This calculator computes the savings in interest expense from making extra payments. It also shows how much sooner, in number of months, the mortgage loan is paid off. The entire amount of the additional payments is assumed to be applied to the loan principal’s amortization.
Consult your mortgage lender to ensure you don’t face a prepayment penalty for making extra payments and that the amount of the extra payment is applied toward the amortization of the loan balance.
- To access the Early Payoff Calculator, navigate to the Reports page from the navigational menu bar.
- Then, click the Early Payoff link in the Financial Calculators section.
- Fill out the required fields Loan Amount, Fixed Interest Rate and Number of Years.
- Loan Amount – The amount of financing provided by the lender.
- Fixed Interest Rate – The fixed interest rate is a non-variable percentage applied to the outstanding balance of the loan to determine interest payments. The interest is the fee paid to the lender by the borrower for the use of the borrowed money.

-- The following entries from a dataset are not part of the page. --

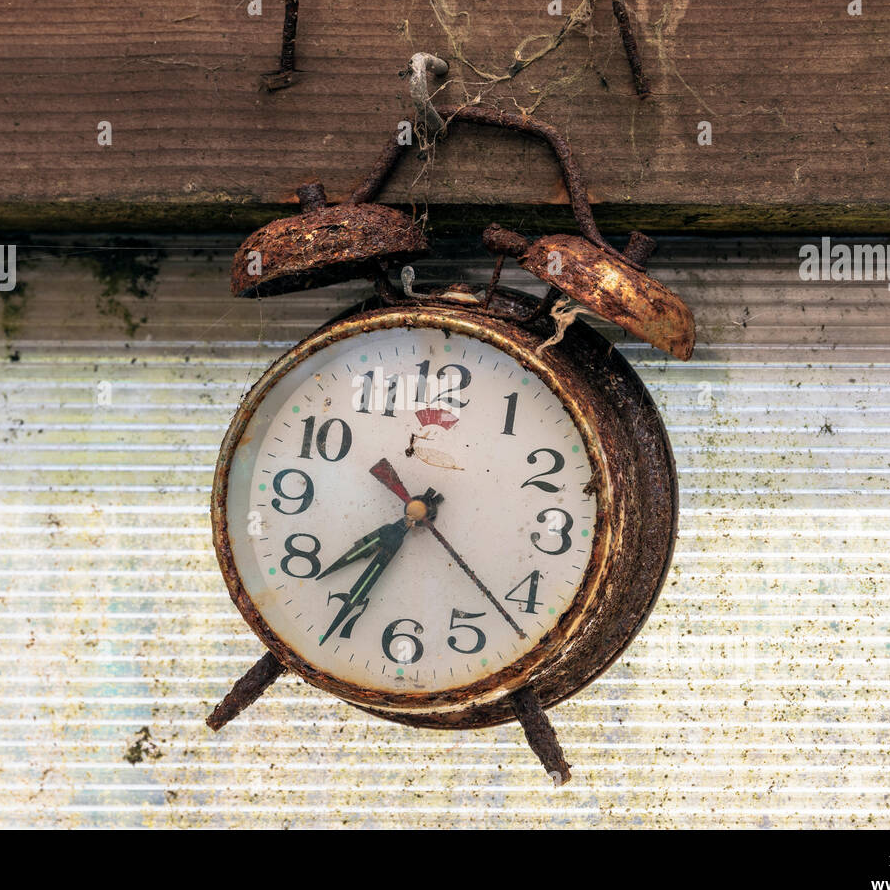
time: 7:34
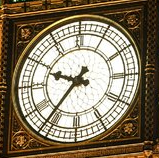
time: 9:36
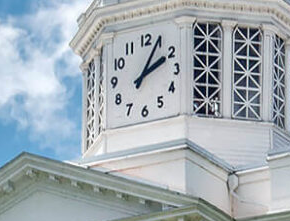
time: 2:04
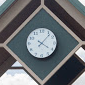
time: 4:07
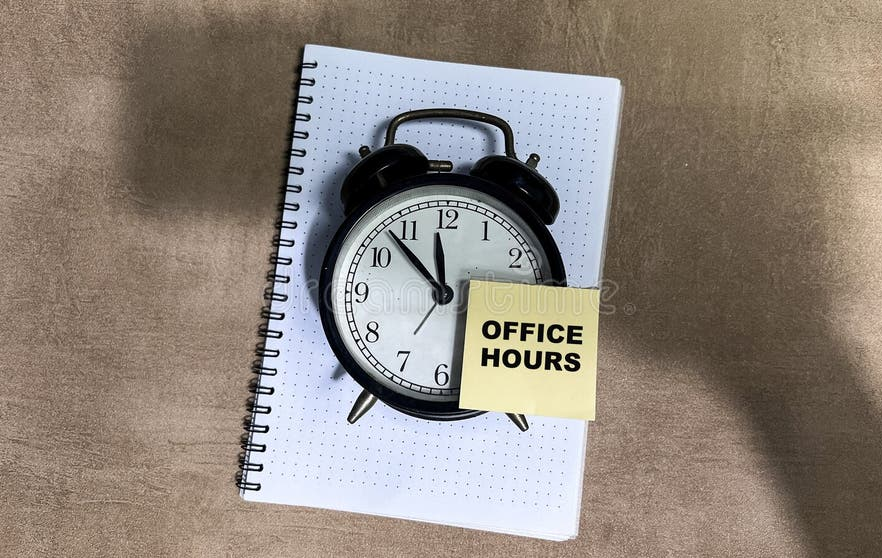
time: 11:52
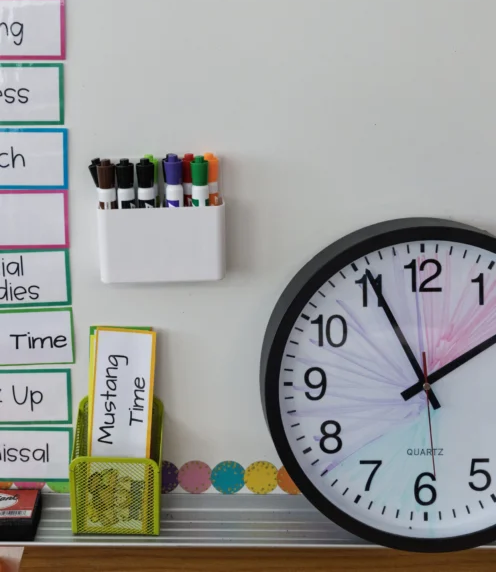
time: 1:55
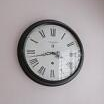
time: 3:42
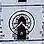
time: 4:37
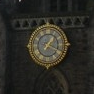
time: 1:18
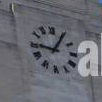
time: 9:05
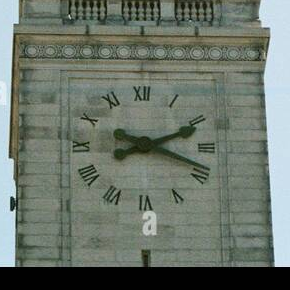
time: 2:18
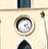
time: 2:21
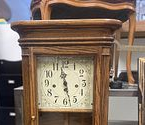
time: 11:27
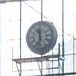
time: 11:32
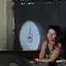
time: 9:01
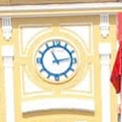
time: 11:13
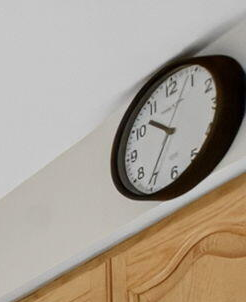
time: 10:35
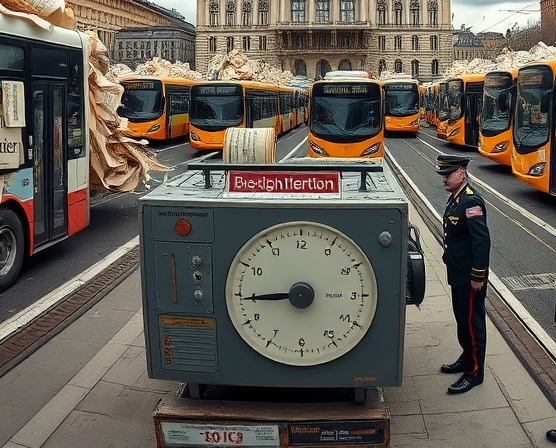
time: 8:44
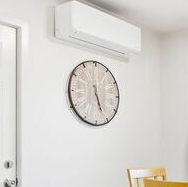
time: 5:26
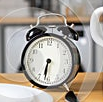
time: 6:31
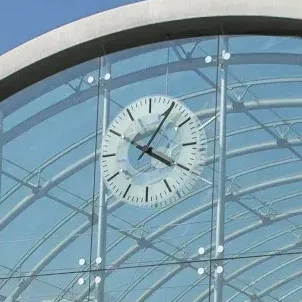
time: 4:05
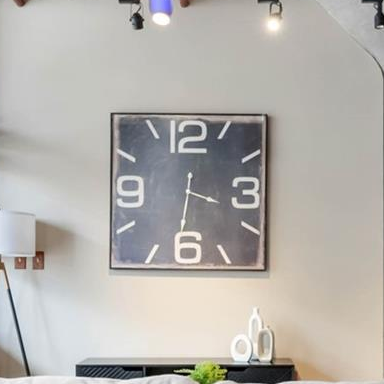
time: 3:32
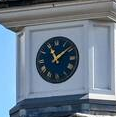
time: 11:08
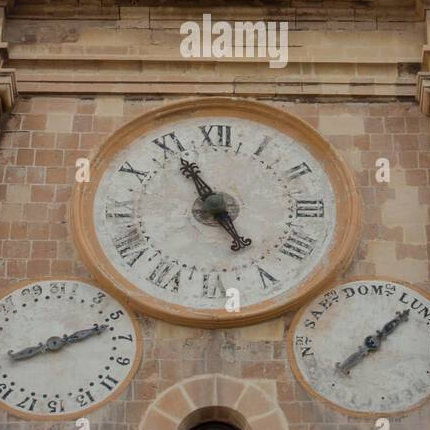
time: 4:55
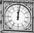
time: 12:01
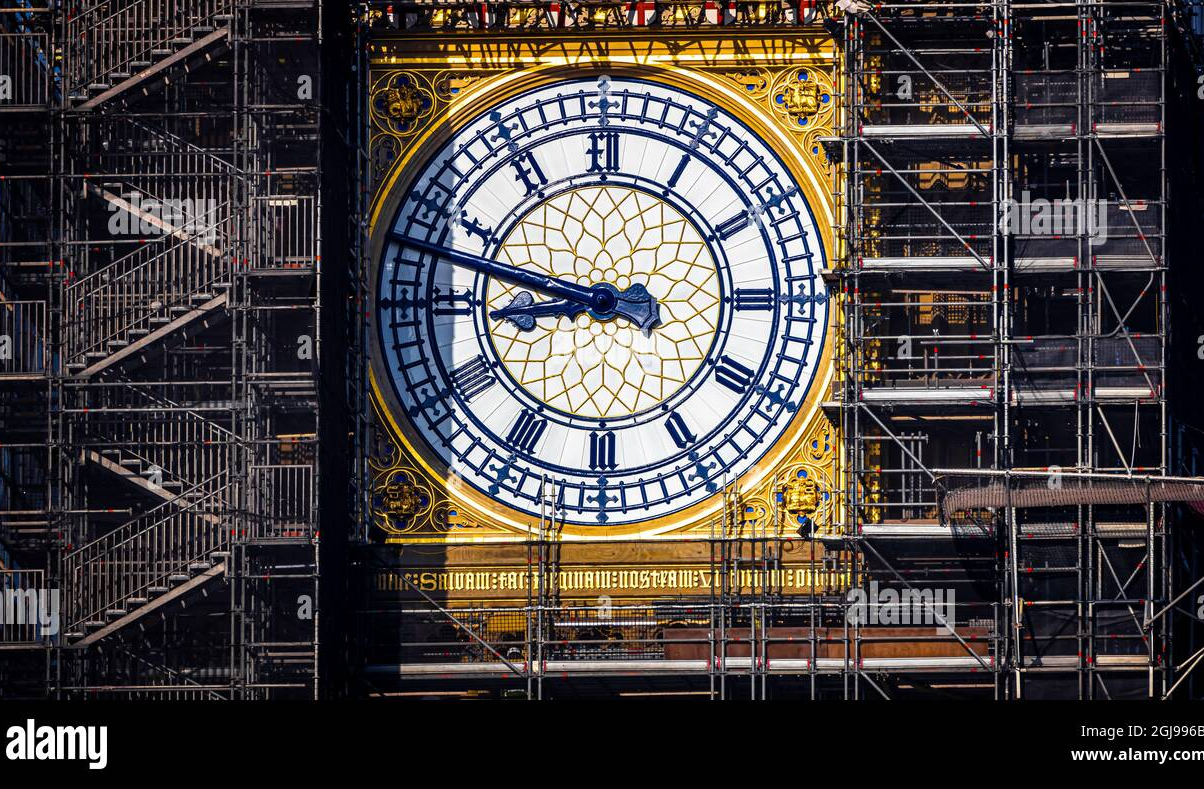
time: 8:47
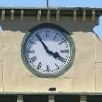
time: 3:54
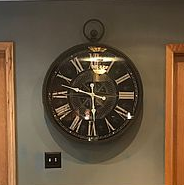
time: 5:48
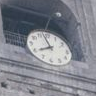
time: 7:57
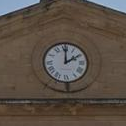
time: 2:00
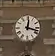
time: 12:17
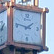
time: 1:46
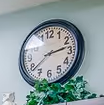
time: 2:38
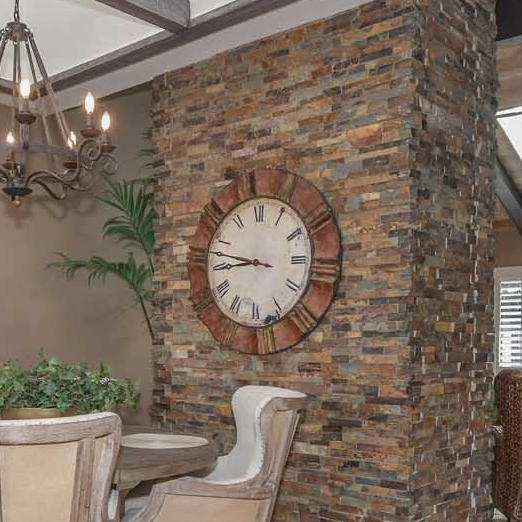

- Number of Years – The time frame granted by the lender for the repayment of the loan.
- Number of Months Until Additional Payments – The amount of time between the initial loan and when additional payments are included along with regular payments.
- Monthly Principal & Interest (PI) – The total dollar figure paid each month before additional payments.
- Months until Paid – This is the total number of periods it will take to repay the loan, before additional payments. (Number of Years) x (12 Months)
- Click Calculate to calculate PI or click Amortization Table to calculate PI and amortization of loan.